Marc Porée, Allégorie et Urgence dans le sous-continent indien (Séminaire Arts et pouvoirs)

Régulièrement censurés ou interdits de publication, au moins dans certains états de l’Inde, les romans de Salman Rushdie se confrontent sans détour à la question de l’arbitraire du pouvoir politique, au sein d’un sous-continent encore traumatisé par son passé colonial. C’était vrai des Enfants de Minuit (1981), sur lesquels on a beaucoup écrit. C’est plus vrai encore de Shame (1984), qui a pour cadre le Pakistan. Comédie noire sur les manquements à l’éthique publique et privée dans la conduite des affaires d’Etat ou de famille, cette cruelle fable politique jette une lumière crue, toujours actuelle, sur les errements, souvent criminels, des différents pouvoirs issus de l’indépendance, en 1947. La dénonciation des dysfonctionnements du politique, si elle procède, presque classiquement, des pouvoirs de satire, recourt aussi à la puissance de l’allégorie. Allégorie de l’artiste en butte à une Weltanschaung dont il conteste la validité ; allégorie de la condition de la femme voilée en pays musulman—les deux ne font plus qu’un dans le chapitre « L’absence de honte d’Iskander le Grand ». Les dix-huit châles brodés par Rani Humayun y rejoignent, mutatis mutandis, la peinture par Goya des Désastres de la guerre. Témoin de la honte trop longtemps occultée du régime mis en place par son époux, la femme-artiste barbouille, en
la brouillant, la belle image d’Epinal du régime de Buttho-Iskander. Dans ce Pakistan fictif, morale personnelle et morale collective sont interrogées sans fard, en lien avec l’interrogation sur la faculté qu’à l’artiste de s’opposer, ou non, à la Terreur. Plus généralement, en effet, la réflexion portera sur l’émergence de toute une série de romans apparus dans le sillage immédiat ou proche de l’instauration de l’Etat d’Urgence (1975-1977), dans l’Inde d’Indira Gandhi. Qu’en est-il donc de cet « écrire en pays terrorisé» (formule inspirée d’Ecrire en pays dominé de Patrick Chamoiseau) ?

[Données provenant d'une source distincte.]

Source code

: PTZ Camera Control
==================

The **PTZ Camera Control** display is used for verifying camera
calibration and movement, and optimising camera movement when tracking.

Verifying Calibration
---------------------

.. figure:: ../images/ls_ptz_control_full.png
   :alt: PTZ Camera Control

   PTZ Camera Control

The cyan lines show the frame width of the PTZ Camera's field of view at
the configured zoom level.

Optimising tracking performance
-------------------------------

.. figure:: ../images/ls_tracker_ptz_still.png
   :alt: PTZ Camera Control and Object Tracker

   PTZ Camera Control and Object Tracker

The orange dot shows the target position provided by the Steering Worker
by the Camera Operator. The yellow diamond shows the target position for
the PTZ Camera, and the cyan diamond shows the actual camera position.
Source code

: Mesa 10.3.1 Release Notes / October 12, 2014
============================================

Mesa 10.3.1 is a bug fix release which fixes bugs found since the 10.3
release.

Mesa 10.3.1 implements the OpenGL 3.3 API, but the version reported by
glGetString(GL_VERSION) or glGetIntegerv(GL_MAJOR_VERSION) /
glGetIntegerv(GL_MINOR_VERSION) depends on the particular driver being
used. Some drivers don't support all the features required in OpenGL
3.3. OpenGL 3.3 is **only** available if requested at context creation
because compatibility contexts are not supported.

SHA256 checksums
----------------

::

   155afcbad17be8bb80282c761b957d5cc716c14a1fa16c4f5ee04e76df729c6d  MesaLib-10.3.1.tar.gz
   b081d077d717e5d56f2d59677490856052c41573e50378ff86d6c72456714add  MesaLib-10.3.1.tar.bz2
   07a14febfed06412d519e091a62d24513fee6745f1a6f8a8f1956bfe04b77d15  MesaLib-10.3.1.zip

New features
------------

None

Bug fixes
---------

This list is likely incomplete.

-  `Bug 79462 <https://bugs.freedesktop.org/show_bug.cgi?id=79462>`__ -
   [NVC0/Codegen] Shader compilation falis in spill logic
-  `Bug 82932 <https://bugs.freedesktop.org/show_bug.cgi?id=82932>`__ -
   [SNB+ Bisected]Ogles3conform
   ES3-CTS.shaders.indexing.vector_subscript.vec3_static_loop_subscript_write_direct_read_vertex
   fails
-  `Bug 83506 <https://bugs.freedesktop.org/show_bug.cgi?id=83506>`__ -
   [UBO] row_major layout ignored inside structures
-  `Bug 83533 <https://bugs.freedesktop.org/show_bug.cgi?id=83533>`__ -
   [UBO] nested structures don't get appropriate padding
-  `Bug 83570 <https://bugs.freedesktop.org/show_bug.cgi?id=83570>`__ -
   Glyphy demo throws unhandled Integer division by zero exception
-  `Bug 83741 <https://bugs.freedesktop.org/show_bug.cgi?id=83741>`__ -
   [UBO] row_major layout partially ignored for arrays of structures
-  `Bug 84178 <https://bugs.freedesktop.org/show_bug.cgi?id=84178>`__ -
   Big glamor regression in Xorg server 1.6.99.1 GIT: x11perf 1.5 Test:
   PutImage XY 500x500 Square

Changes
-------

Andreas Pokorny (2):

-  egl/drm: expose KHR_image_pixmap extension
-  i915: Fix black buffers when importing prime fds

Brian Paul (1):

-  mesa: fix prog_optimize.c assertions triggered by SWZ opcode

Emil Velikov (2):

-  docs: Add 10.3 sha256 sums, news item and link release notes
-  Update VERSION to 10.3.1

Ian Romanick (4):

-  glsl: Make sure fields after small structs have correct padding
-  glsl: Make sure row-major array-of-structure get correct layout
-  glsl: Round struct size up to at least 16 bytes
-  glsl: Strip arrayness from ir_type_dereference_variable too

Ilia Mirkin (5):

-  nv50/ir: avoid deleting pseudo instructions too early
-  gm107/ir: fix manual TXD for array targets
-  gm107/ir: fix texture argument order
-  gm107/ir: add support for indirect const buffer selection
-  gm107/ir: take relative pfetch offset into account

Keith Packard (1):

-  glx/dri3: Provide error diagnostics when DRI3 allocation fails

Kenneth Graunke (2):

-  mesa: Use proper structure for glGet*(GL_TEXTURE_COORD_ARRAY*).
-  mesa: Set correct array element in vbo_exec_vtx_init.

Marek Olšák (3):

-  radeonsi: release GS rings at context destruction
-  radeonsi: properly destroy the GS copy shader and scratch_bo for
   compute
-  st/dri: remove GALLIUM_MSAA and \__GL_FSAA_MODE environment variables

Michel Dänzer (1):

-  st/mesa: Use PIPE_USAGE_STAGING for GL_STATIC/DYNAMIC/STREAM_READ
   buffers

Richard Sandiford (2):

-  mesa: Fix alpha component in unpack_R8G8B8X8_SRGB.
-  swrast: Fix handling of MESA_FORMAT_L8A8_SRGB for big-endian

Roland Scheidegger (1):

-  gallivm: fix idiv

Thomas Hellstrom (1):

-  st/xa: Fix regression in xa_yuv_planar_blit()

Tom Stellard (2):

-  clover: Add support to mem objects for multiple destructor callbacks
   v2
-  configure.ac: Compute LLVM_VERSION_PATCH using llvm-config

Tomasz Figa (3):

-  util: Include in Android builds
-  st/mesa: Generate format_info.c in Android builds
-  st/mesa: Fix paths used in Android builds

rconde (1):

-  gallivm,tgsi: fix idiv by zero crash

Séminaire Arts et pouvoirs. Regards croisés. Chine, Inde, Iran.
Organisé par Isabelle de vendeuvre,  Emmanuel Lincot (ICp)

Conçu comme une réflexion collective dynamique, ce séminaire se donne pour objectif d’apporter une contribution significative à une géographie des arts contemporains en Chine, en Inde et en Iran. D’un point de vue méthodologique, ce travail universitaire est porté par une considération commune selon laquelle, outre la littérature ou les œuvres de pensée, les arts et les pratiques artistiques qui s’y développent permettent de juger de la situation d’une société et de questionner sa mouvante identité.

La satire et, dans le domaine visuel, la caricature, apportent également un éclairage intéressant à la question. Le satiriste/caricaturiste peut alternativement être au service du pouvoir en stigmatisant tout ce qui constitue une déviance par rapport à l’ordre établi – c’est la fonction ancestrale de la désignation du bouc émissaire – ou au contraire porter la voix de la contestation. L’attaque, plus ou moins directe, joue sur une gamme qui va de la dénonciation virulente et explicite aux détours les plus subtils, cette dernière approche pouvant notamment servir de tactique pour contourner la censure. La satire littéraire et visuelle offre un vaste champ de réflexion pour interroger les relations entre arts et pouvoirs.

Relevant à la fois de la littérature comparée et des sciences sociales de la culture, ce séminaire fera intervenir des spécialistes de littérature et d’histoire de l’art, mais aussi des professionnels du monde de l’art.